Verteidigungsministerin Ursula von der Leyen teilte am Sonntag mit, „solange das Ausmaß des Anschlages am Freitag nicht klar war“, habe sie „eine Feldjäger-Einheit der Bundeswehr in München in Bereitschaft versetzt“. Der baden-württembergische Innenminister Thomas Strobl (CDU) trat für den Einsatz der Bundeswehr im Falle „einer großflächigen, schweren Terrorlage“ ein, und sein bayerischer Amtskollege Joachim Herrmann (CSU) ergänzte, „Bedenken aus historischen Gründen“ seien überholt.

Auch die Linkspartei schließt sich dem Ruf nach Staatsaufrüstung an. Nachdem am Sonntag in Ansbach ein weiterer Anschlag stattfand – ein Selbstmordtäter zündete eine Bombe und verletzte mehrere Menschen –, machte die Fraktionsvorsitzende Sahra Wagenknecht in einer Pressemitteilung die Flüchtlingspolitik von Bundeskanzlerin Merkel dafür verantwortlich.

„Die Ereignisse der letzten Tage zeigen, dass die Aufnahme und Integration einer großen Zahl von Flüchtlingen und Zuwanderern mit erheblichen Problemen verbunden und schwieriger ist, als Merkels leichtfertiges ‚Wir schaffen das‘ uns im letzten Herbst einreden wollte“, erklärte Wagenknecht. Die Bundesregierung sei „jetzt in besonderer Weise in der Verantwortung, das Vertrauen der Menschen in die Handlungsfähigkeit des Staates und seiner Sicherheitsbehörden zu erhalten“.

Die Vehemenz und das Tempo, mit dem der Staatsapparat mit Unterstützung sämtlicher Parteien aufgerüstet wird, verheißen nichts Gutes. Sieben Jahrzehnte nach dem Ende der Nazi-Diktatur lassen die herrschenden Kreise die demokratischen Grundsätze wieder fallen, zu denen sie sich damals – nicht zuletzt um die eigene Haut zu retten – widerstrebend bekannt hatten.

Die PSG weist den Aufbau eines Polizeistaats energisch zurück.
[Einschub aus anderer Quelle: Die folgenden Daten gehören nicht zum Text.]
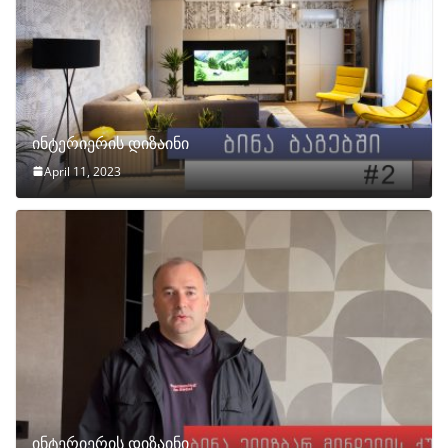
ინტერიერის დიზაინი
April 11, 2023
ინტერიერის დიზაინი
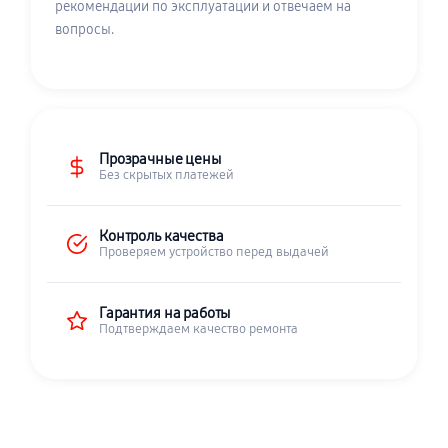
рекомендации по эксплуатации и отвечаем на
вопросы.
Прозрачные цены
Без скрытых платежей
Контроль качества
Проверяем устройство перед выдачей
Гарантия на работы
Подтверждаем качество ремонта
Er ist untrennbar mit der Rückkehr des Militarismus verbunden, den die Bundesregierung energisch vorantreibt, seit sie vor zweieinhalb Jahren das „Ende der militärischen Zurückhaltung“ verkündete. Die Wiederbelebung des Militarismus ist ihre Antwort auf die explosiven gesellschaftlichen Spannungen, auf die sich verschärfende ökonomische Krise und auf die wachsenden internationalen Konflikte.

Die PSG tritt zur Berliner Abgeordnetenhauswahl im September an, um der Opposition gegen Krieg, Diktatur und Sozialabbau eine politische Perspektive zu geben. Nur eine internationale, sozialistische Bewegung gegen den Kapitalismus kann den drohenden Rückfall in Krieg, Diktatur und Barbarei verhindern. Wir rufen alle, die dagegen kämpfen wollen, auf, den Wahlkampf der PSG nach Kräften zu unterstützen.